La protección contra huracanes no se evalúa como decoración, mantenimiento o mejora estética. Se evalúa contra el cierre que puede evitar.
Un hotel no pierde dinero únicamente cuando se rompe algo. Pierde dinero cuando no puede vender habitaciones, operar restaurantes, recibir grupos, mantener áreas comunes abiertas o recuperar la confianza del huésped. Por eso el ROI real no empieza con el precio del sistema, sino con el ingreso que queda expuesto.
El ROI se calcula comparando la inversión en protección certificada contra RevPAR perdido, reparación, cierre parcial, reducción de ocupación y costos de recuperación. Un cierre de 30, 60 o 90 días puede representar millones de dólares para un hotel mediano o grande.

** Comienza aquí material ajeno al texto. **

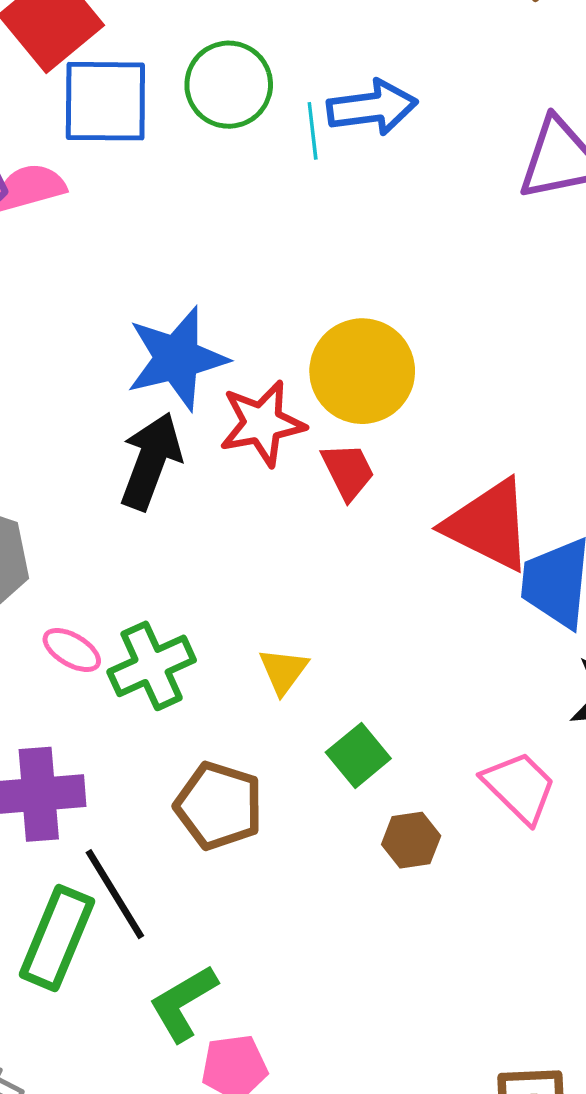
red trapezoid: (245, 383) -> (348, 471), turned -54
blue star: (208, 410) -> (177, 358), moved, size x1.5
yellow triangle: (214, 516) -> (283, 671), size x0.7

- ¿Cuánto RevPAR genera tu propiedad por día?
- ¿Cuántos días podría cerrar una zona crítica si falla el vestíbulo o restaurante?
- ¿El cálculo incluye alimentos, bebidas, eventos y reputación?
- ¿La protección está documentada para seguros y corporativo?
El precio del sistema es visible antes de la tormenta. El costo de no tenerlo aparece después, cuando las habitaciones salen de inventario. Para hoteles, protegerse no es un gasto aislado; es una decisión financiera de continuidad operativa.